Why not share tips with the Back of House?
While sharing tips across the entire restaurant would partially help balance out inequality, it would not contribute to fair wages for salaried employees, both in the back of house and front of house, or to providing benefits like health insurance.
Why not just cut costs?
We at Fat Rice believe passionately in local farms, quality ingredients, and in cooking dishes from scratch. While we work diligently to be as efficient and waste-reductive as possible, cutting costs by diminishing the quality of our dishes or ingredients is simply not an option. It would be a disservice to our staff, our producers, our core values, and our guests.
Why don’t you reduce ownership / investor dividends?
With already razor-thin margins and rising costs, many restaurants (including ours) simply don’t have the resources to provide these staff benefits without changing the status quo.
Are you worried about how your guests will react?

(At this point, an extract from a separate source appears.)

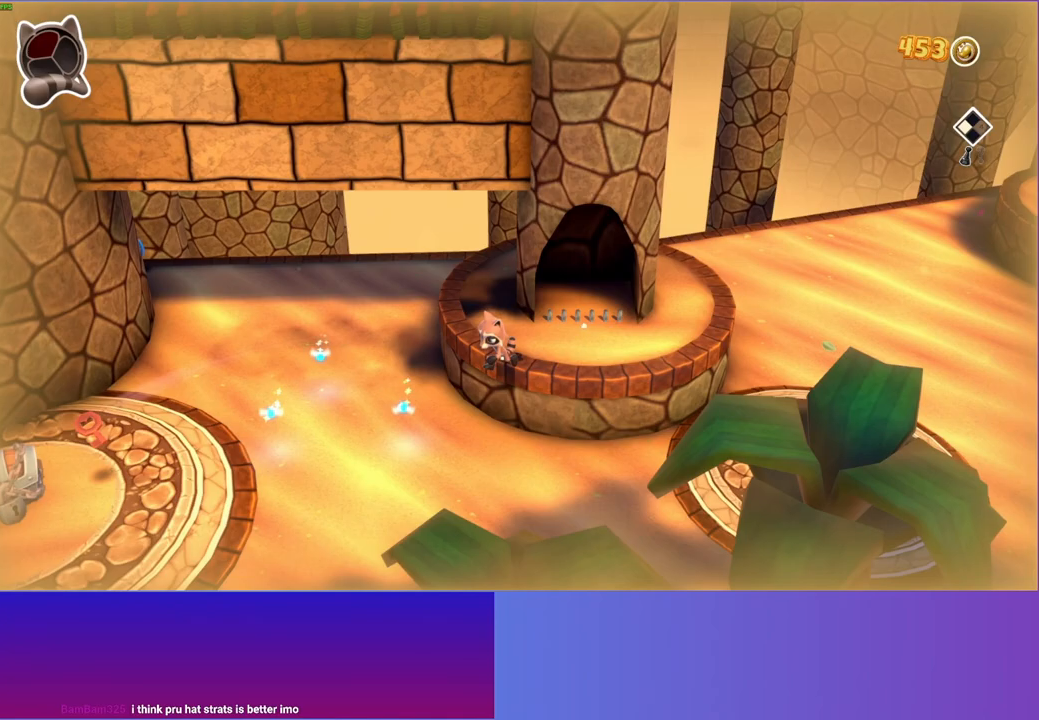
{"buttons": [], "left_stick": "up-left", "right_stick": "center", "events": [[67, "Y", "up"], [167, "left_stick", "up-left"]]}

Having spoken with owners who have adopted similar models across the country, we believe that our guests will understand why these changes are necessary, and why they are good for the restaurant industry as a whole. However, since we know that this may be an adjustment for some guests, we are also slightly reducing our suggested gratuity on guest checks from the traditional 18% / 20% / 22% to 16% / 18% / 20%.
Why don’t you stop giving donations or doing charity events?
We believe deeply in supporting our community and contributing to charitable organizations that align with the values of our team members. We wish to continue this support of the greater Chicago community, beyond just the restaurant industry.